■ Work required ■
Extract the text of each entry below exactly, leaving every image behind.

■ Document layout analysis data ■

-------

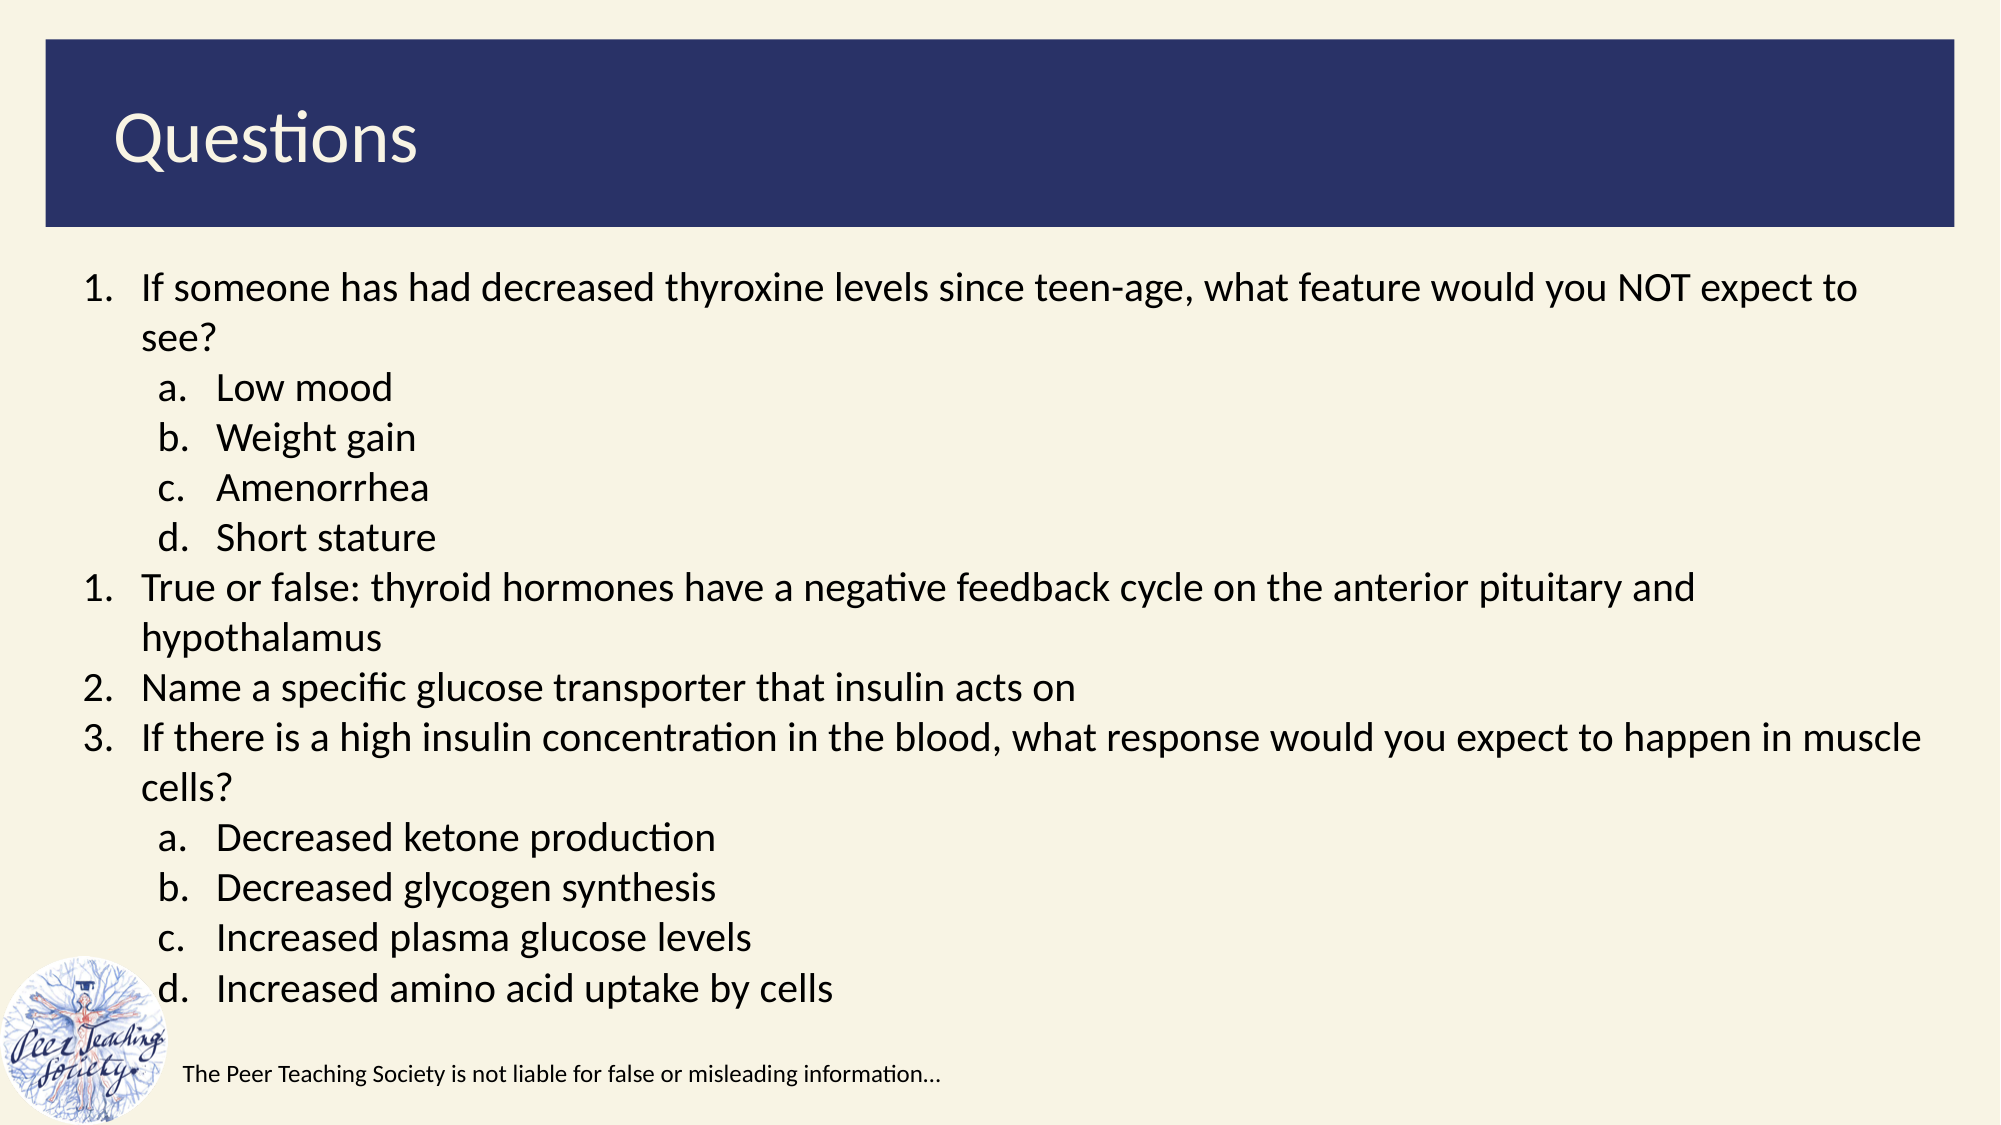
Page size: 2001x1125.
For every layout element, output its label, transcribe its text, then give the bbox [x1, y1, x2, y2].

text_box The Peer Teaching Society is not liable for false or misleading information… [173, 1050, 999, 1096]
text_box If someone has had decreased thyroxine levels since teen-age, what feature would you NOT expect to see? Low mood Weight gain Amenorrhea Short stature True or false: thyroid hormones have a negative feedback cycle on the anterior pituitary and hypothalamus Name a specific glucose transporter that insulin acts on If there is a high insulin concentration in the blood, what response would you expect to happen in muscle cells? Decreased ketone production Decreased glycogen synthesis Increased plasma glucose levels Increased amino acid uptake by cells [51, 245, 1955, 957]
picture [0, 956, 168, 1125]
text_box Questions [98, 79, 1204, 185]
text_box [45, 39, 1955, 227]
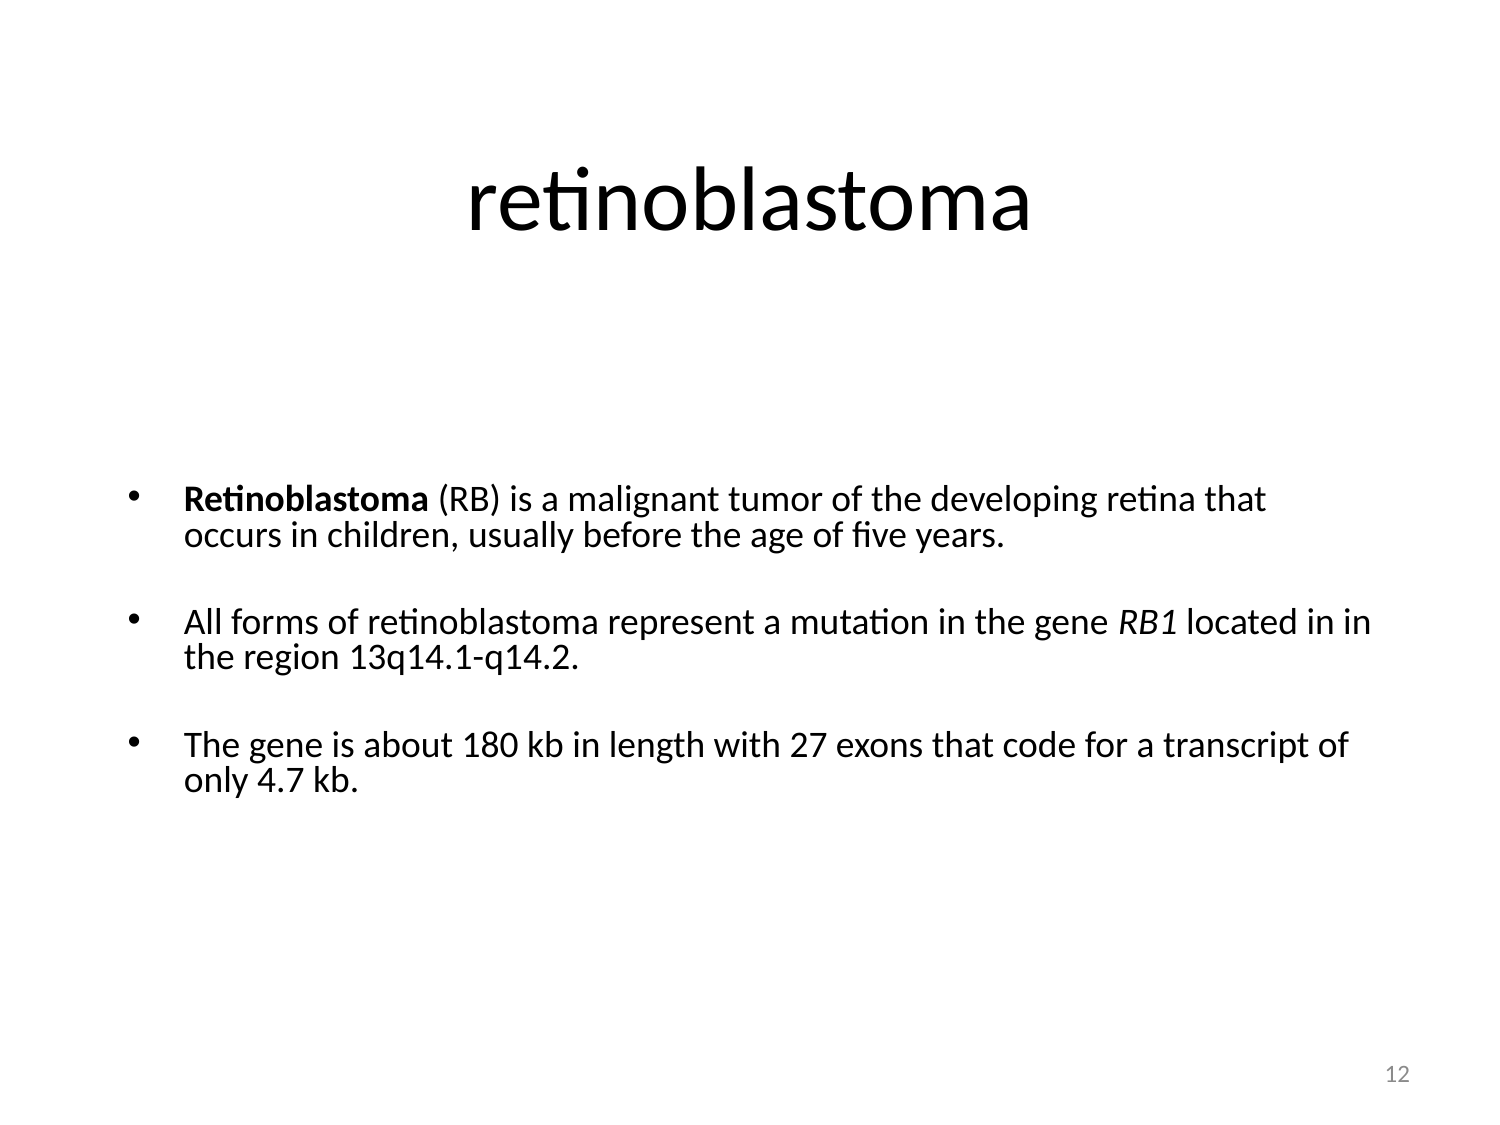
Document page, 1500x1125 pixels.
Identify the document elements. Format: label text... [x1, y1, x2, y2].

list Retinoblastoma (RB) is a malignant tumor of the developing retina that occurs in children, usually before the age of five years. All forms of retinoblastoma represent a mutation in the gene RB1 located in in the region 13q14.1-q14.2. The gene is about 180 kb in length with 27 exons that code for a transcript of only 4.7 kb. [112, 474, 1388, 1125]
title retinoblastoma [112, 99, 1388, 288]
slide_number 12 [1074, 1042, 1425, 1103]
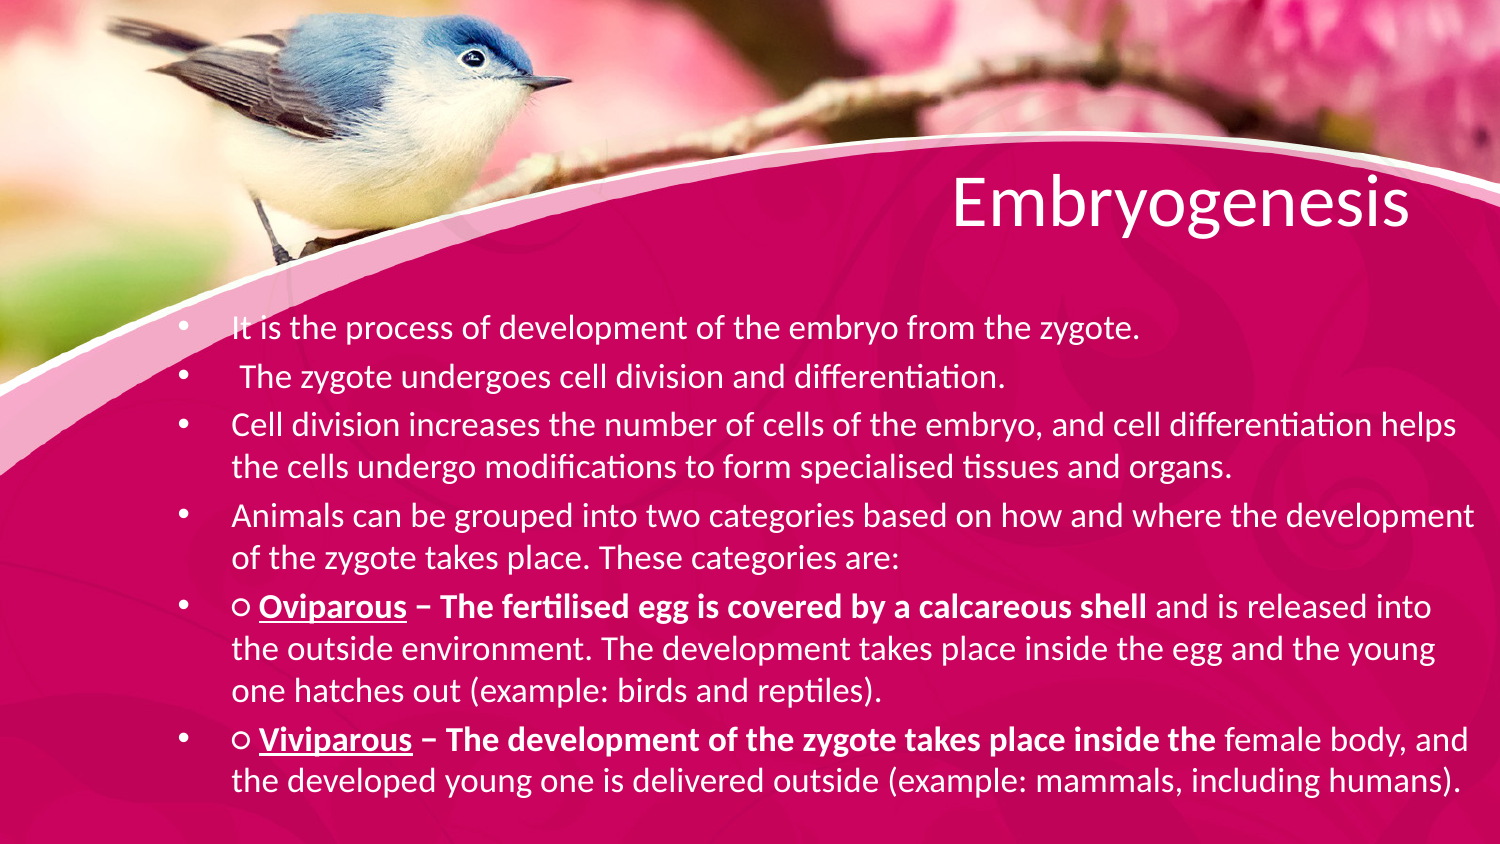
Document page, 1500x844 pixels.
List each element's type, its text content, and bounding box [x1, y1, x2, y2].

picture [0, 0, 1500, 844]
title Embryogenesis [73, 121, 1427, 272]
list It is the process of development of the embryo from the zygote. The zygote undergoes cell division and differentiation. Cell division increases the number of cells of the embryo, and cell differentiation helps the cells undergo modifications to form specialised tissues and organs. Animals can be grouped into two categories based on how and where the development of the zygote takes place. These categories are: ○ Oviparous − The fertilised egg is covered by a calcareous shell and is released into the outside environment. The development takes place inside the egg and the young one hatches out (example: birds and reptiles). ○ Viviparous − The development of the zygote takes place inside the female body, and the developed young one is delivered outside (example: mammals, including humans). [162, 296, 1500, 844]
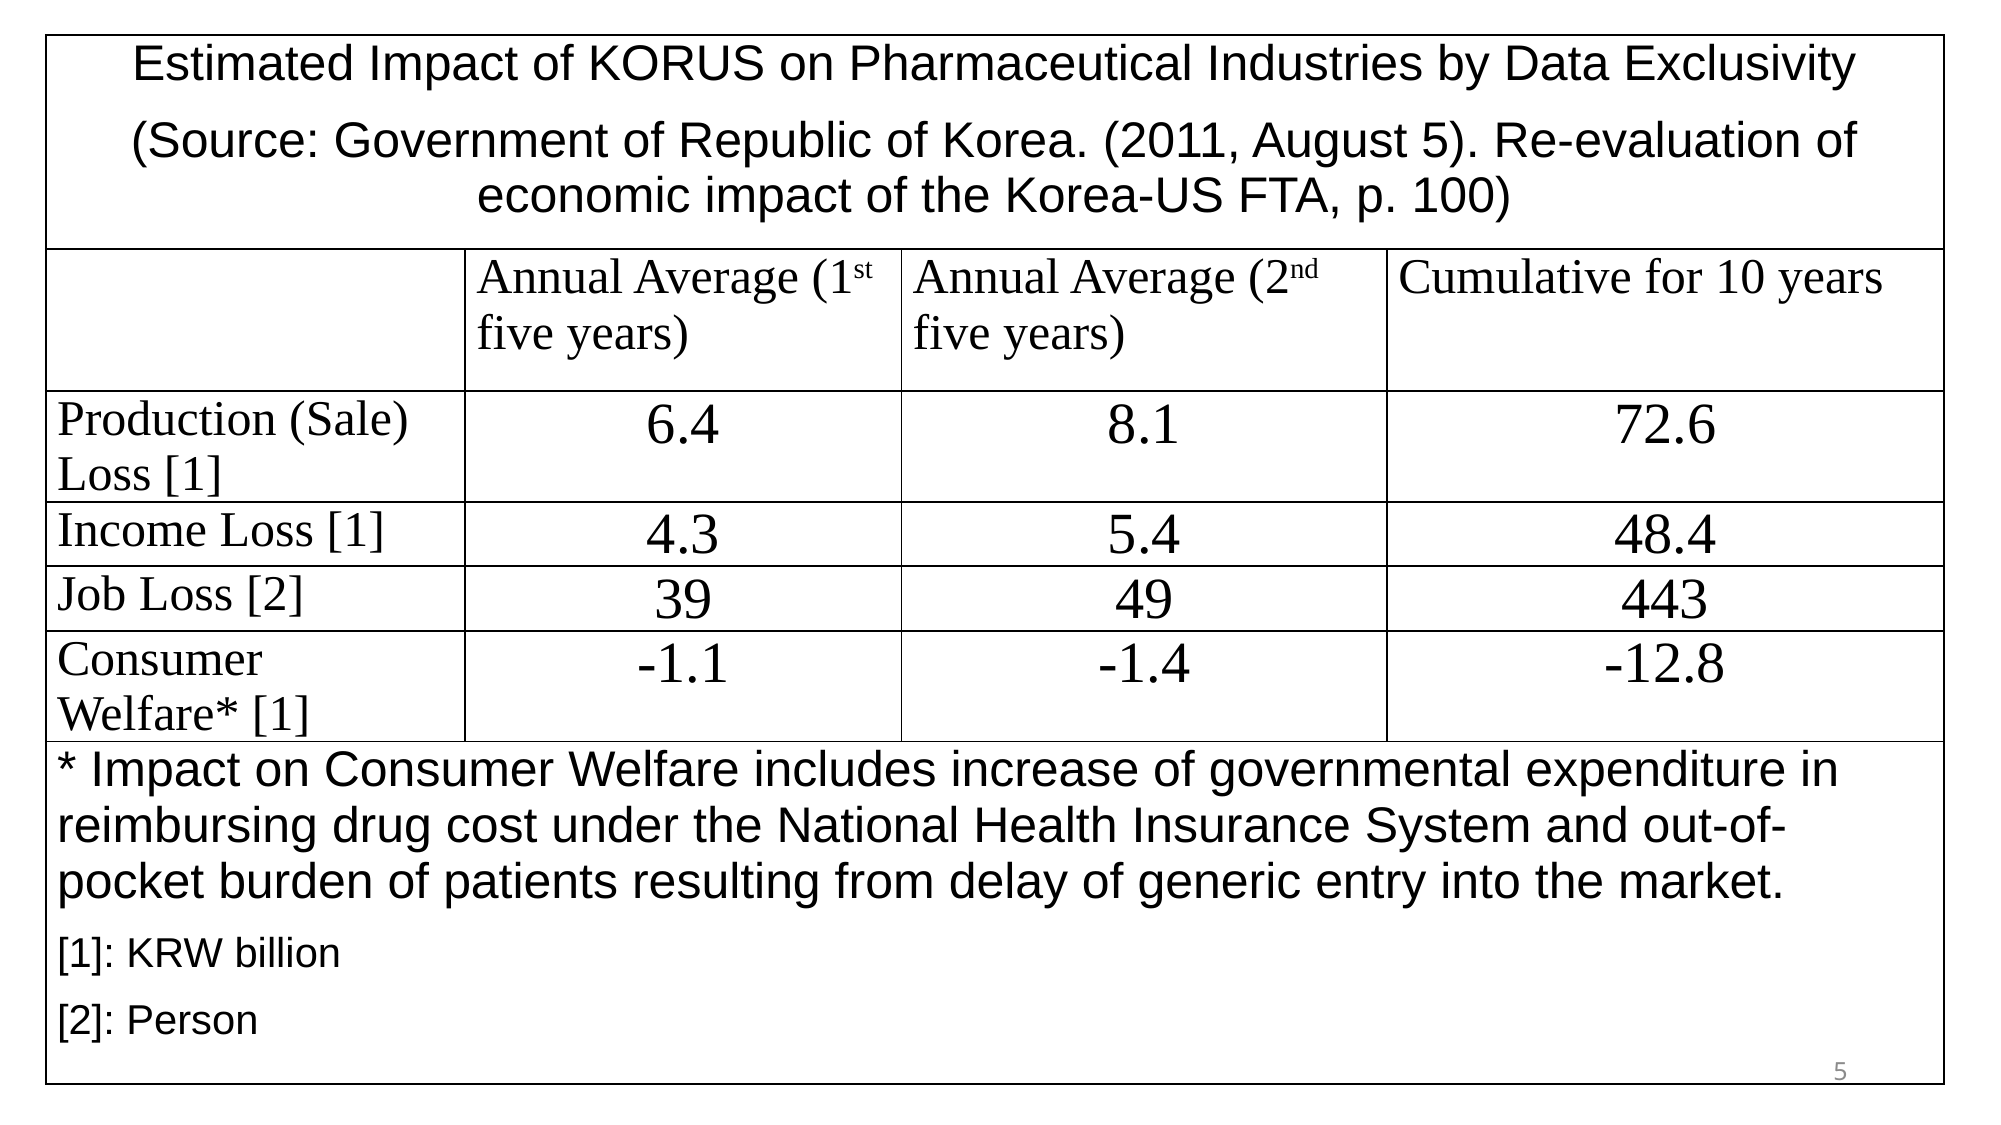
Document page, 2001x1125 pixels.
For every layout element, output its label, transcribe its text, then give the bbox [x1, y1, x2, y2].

-------

■ Response for this exercise ■
Page size: 2001x1125.
For every layout element, output its label, transcribe its text, then give the bbox [x1, y1, x2, y2].

text_box The Peer Teaching Society is not liable for false or misleading information… [173, 1050, 999, 1096]
text_box If someone has had decreased thyroxine levels since teen-age, what feature would you NOT expect to see? Low mood Weight gain Amenorrhea Short stature True or false: thyroid hormones have a negative feedback cycle on the anterior pituitary and hypothalamus Name a specific glucose transporter that insulin acts on If there is a high insulin concentration in the blood, what response would you expect to happen in muscle cells? Decreased ketone production Decreased glycogen synthesis Increased plasma glucose levels Increased amino acid uptake by cells [51, 245, 1955, 957]
picture [0, 956, 168, 1125]
text_box Questions [98, 79, 1204, 185]
text_box [45, 39, 1955, 227]
Document page, 1500x1125 pixels.
Identify the document elements. Format: label text... [x1, y1, x2, y2].

list Retinoblastoma (RB) is a malignant tumor of the developing retina that occurs in children, usually before the age of five years. All forms of retinoblastoma represent a mutation in the gene RB1 located in in the region 13q14.1-q14.2. The gene is about 180 kb in length with 27 exons that code for a transcript of only 4.7 kb. [112, 474, 1388, 1125]
title retinoblastoma [112, 99, 1388, 288]
slide_number 12 [1074, 1042, 1425, 1103]
Document page, 1500x844 pixels.
List each element's type, its text content, and bounding box [x1, y1, x2, y2].

picture [0, 0, 1500, 844]
title Embryogenesis [73, 121, 1427, 272]
list It is the process of development of the embryo from the zygote. The zygote undergoes cell division and differentiation. Cell division increases the number of cells of the embryo, and cell differentiation helps the cells undergo modifications to form specialised tissues and organs. Animals can be grouped into two categories based on how and where the development of the zygote takes place. These categories are: ○ Oviparous − The fertilised egg is covered by a calcareous shell and is released into the outside environment. The development takes place inside the egg and the young one hatches out (example: birds and reptiles). ○ Viviparous − The development of the zygote takes place inside the female body, and the developed young one is delivered outside (example: mammals, including humans). [162, 296, 1500, 844]
Document page, 2001x1125 pixels.
For every layout element, output its label, transcribe its text, then give the bbox [x1, y1, x2, y2].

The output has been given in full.